By Retailers Insurance Company
If your parking lot is putting customers at risk, then you’re also putting your staff at risk.
Parking areas can pose several dangers – a place for slip and falls, or for thieves to pray on shoppers or break into vehicles. In fact, FBI data shows that 4.1% of all crimes occur in parking lots or garages, including many hate crimes and domestic-related assaults on employees.
Good lighting and video cameras are an obvious way to mitigate risk or catch suspects. But what else can you do?
Loss Prevention Magazine suggests dedicating some employees to patrol lots in cars or golf carts that are clearly marked with a strobe light or signage. A patrol person also can help transport customers with bulky items or elderly or disabled customers – common targets for thieves – to their cars.
A security professional positioned at the main entrance can also keep an eye on those entering and leaving the store, and take reports from anyone who sees something suspicious in the lot. During busy times, they can also help direct traffic to available parking spaces in crowded lots or garages.

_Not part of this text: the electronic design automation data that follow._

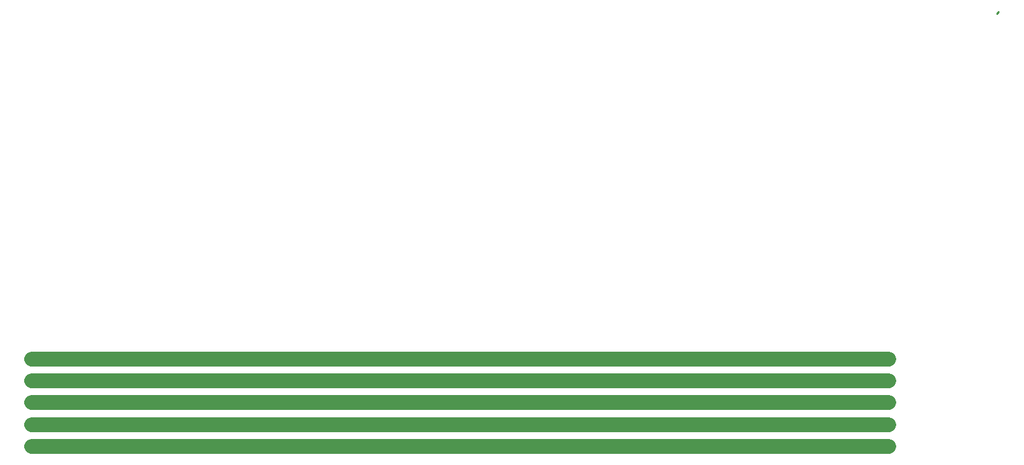
<source format=gtl>
G04*
G04 #@! TF.GenerationSoftware,Altium Limited,Altium Designer,22.2.1 (43)*
G04*
G04 Layer_Physical_Order=1*
G04 Layer_Color=255*
%FSLAX44Y44*%
%MOMM*%
G71*
G04*
G04 #@! TF.SameCoordinates,E49D3C94-D366-4065-9D49-A2DE46B5B39E*
G04*
G04*
G04 #@! TF.FilePolarity,Positive*
G04*
G01*
G75*
%ADD10C,2.0000*%
%ADD11C,0.2540*%
D10*
X30000Y150000D02*
X1200000D01*
X30000Y120000D02*
X1200000D01*
X30000Y90000D02*
X1200000D01*
X30000Y60000D02*
X1200000D01*
X30000Y30000D02*
X1200000D01*
D11*
X1347470Y622300D02*
X1350010Y624840D01*
M02*

</source>
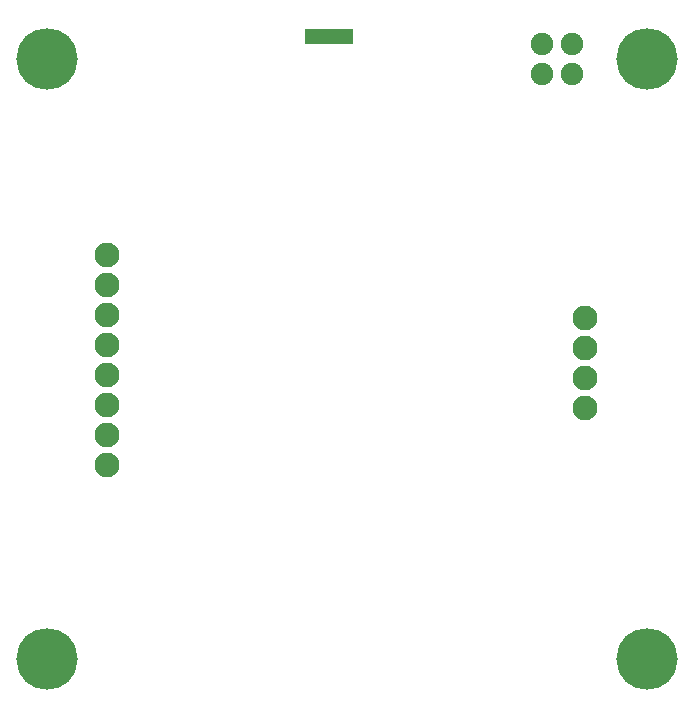
<source format=gbs>
G04 Layer: BottomSolderMaskLayer*
G04 Panelize: , Column: 2, Row: 2, Board Size: 58.42mm x 58.42mm, Panelized Board Size: 118.84mm x 118.84mm*
G04 EasyEDA v6.5.34, 2023-10-07 22:52:34*
G04 b7e43a5b2ceb43bf805b1727b84d9839,5a6b42c53f6a479593ecc07194224c93,10*
G04 Gerber Generator version 0.2*
G04 Scale: 100 percent, Rotated: No, Reflected: No *
G04 Dimensions in millimeters *
G04 leading zeros omitted , absolute positions ,4 integer and 5 decimal *
%FSLAX45Y45*%
%MOMM*%

%ADD10C,5.2032*%
%ADD11C,1.9016*%
%ADD12C,2.1016*%

%LPD*%
D10*
G01*
X381000Y5461000D03*
G01*
X5461000Y5461000D03*
G01*
X5461000Y381000D03*
G01*
X381000Y381000D03*
D11*
G01*
X4572000Y5588000D03*
G01*
X4572000Y5334000D03*
G01*
X4826000Y5334000D03*
G01*
X4826000Y5588000D03*
D12*
G01*
X4931206Y3020161D03*
G01*
X4931206Y2766161D03*
G01*
X4931206Y2512161D03*
G01*
X4931206Y3274161D03*
G01*
X885418Y3805097D03*
G01*
X885418Y3551097D03*
G01*
X885418Y3297097D03*
G01*
X885418Y3043097D03*
G01*
X885418Y2789097D03*
G01*
X885418Y2535097D03*
G01*
X885418Y2281097D03*
G01*
X885418Y2027097D03*
G36*
X2565400Y5715000D02*
G01*
X2971800Y5715000D01*
X2971800Y5588000D01*
X2565400Y5588000D01*
G37*
M02*

</source>
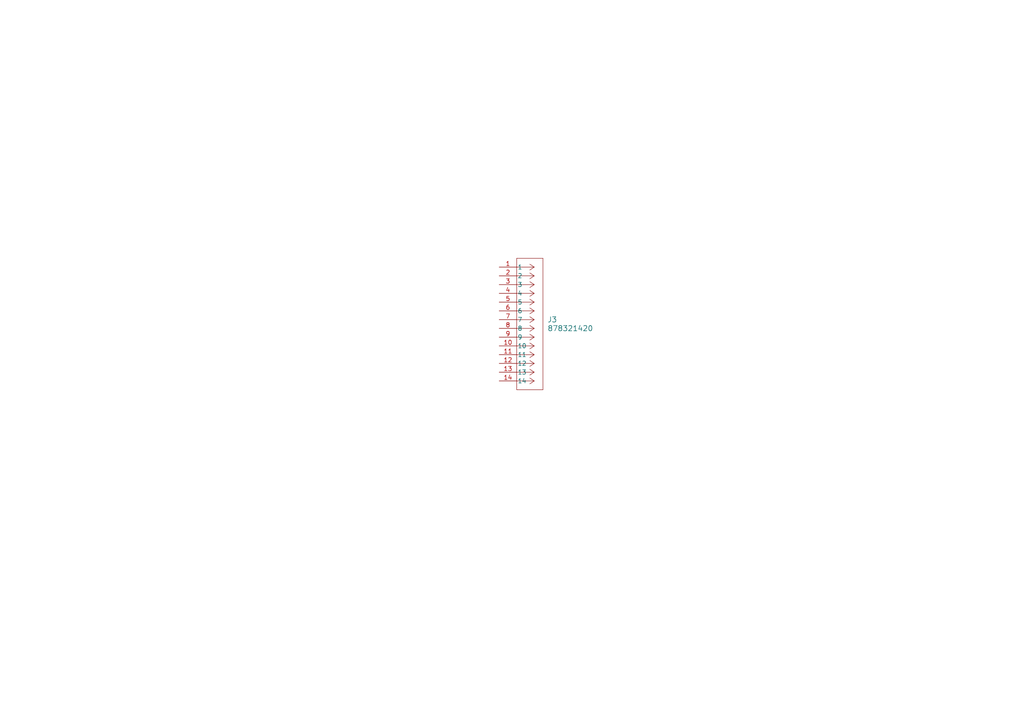
<source format=kicad_sch>
(kicad_sch
	(version 20231120)
	(generator "eeschema")
	(generator_version "8.0")
	(uuid "3031df6e-8c98-4561-a17a-406084fedd96")
	(paper "A4")
	
	(symbol
		(lib_id "878321420:878321420")
		(at 144.78 77.47 0)
		(unit 1)
		(exclude_from_sim no)
		(in_bom yes)
		(on_board yes)
		(dnp no)
		(fields_autoplaced yes)
		(uuid "4d4dc687-9a47-4b56-8337-104cd96cdaf8")
		(property "Reference" "J3"
			(at 158.75 92.7099 0)
			(effects
				(font
					(size 1.524 1.524)
				)
				(justify left)
			)
		)
		(property "Value" "878321420"
			(at 158.75 95.2499 0)
			(effects
				(font
					(size 1.524 1.524)
				)
				(justify left)
			)
		)
		(property "Footprint" "CONN_87832-1420_MOL"
			(at 144.78 77.47 0)
			(effects
				(font
					(size 1.27 1.27)
					(italic yes)
				)
				(hide yes)
			)
		)
		(property "Datasheet" "878321420"
			(at 144.78 77.47 0)
			(effects
				(font
					(size 1.27 1.27)
					(italic yes)
				)
				(hide yes)
			)
		)
		(property "Description" ""
			(at 144.78 77.47 0)
			(effects
				(font
					(size 1.27 1.27)
				)
				(hide yes)
			)
		)
		(pin "1"
			(uuid "60ad2eed-2c17-4f9c-9671-8ec1cc74a68f")
		)
		(pin "2"
			(uuid "9568f3d7-4670-4680-a069-1bb7856f1b2d")
		)
		(pin "12"
			(uuid "54113e05-8eff-4839-93ec-2a0feaa46056")
		)
		(pin "14"
			(uuid "547809f2-f84c-4c74-bb40-5e8f2c8dae18")
		)
		(pin "11"
			(uuid "6de61b24-fa88-407f-92af-7bcd44301e62")
		)
		(pin "13"
			(uuid "efb2b580-de54-4ca3-a929-1d5b509adf22")
		)
		(pin "10"
			(uuid "bb98a815-4771-4bc5-ac4f-d8b34e70b77d")
		)
		(pin "3"
			(uuid "5a18e167-00c8-4403-910c-9025bd3cfe52")
		)
		(pin "4"
			(uuid "bcb7b4c1-15dd-47ce-9522-1fc85f788641")
		)
		(pin "5"
			(uuid "3533856d-ea96-4ca1-bbef-0aad41168e6b")
		)
		(pin "6"
			(uuid "5eb34763-842b-400f-bf3c-d67358af9b6d")
		)
		(pin "7"
			(uuid "5067b55c-d336-4c5b-b617-b394b3a4caf5")
		)
		(pin "8"
			(uuid "6f0a027a-6336-4b87-8fdb-6377bb33f96a")
		)
		(pin "9"
			(uuid "4550715f-8b60-4b67-94eb-ed1fb104a05e")
		)
		(instances
			(project "logix-core"
				(path "/cf3b7c5f-6ddc-4e3f-9529-0bcf5eec6f23/706c144e-3e18-4d7e-a371-269bdc22abf6"
					(reference "J3")
					(unit 1)
				)
			)
		)
	)
)

</source>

If you haven’t developed a relationship with your local police department or community policing officer, do so now. They can warn you of any rise in crime. In addition, regularly review area crime statistics to help you beef up security if needed. Most municipalities have crimemapping data available through their websites.
For your employees’ sake, Loss Prevention suggests, “Coordinate employee parking with work schedules. For example, assigning all third-shift workers to one parking area makes workers safer because it ensures other workers will be coming and going in the same area of the parking facility at the same time.”
Make sure your security personnel feel free to escort employees who are nervous walking alone to the garage or parking lot, or tell employees to use a buddy system as they leave work if they feel unsafe.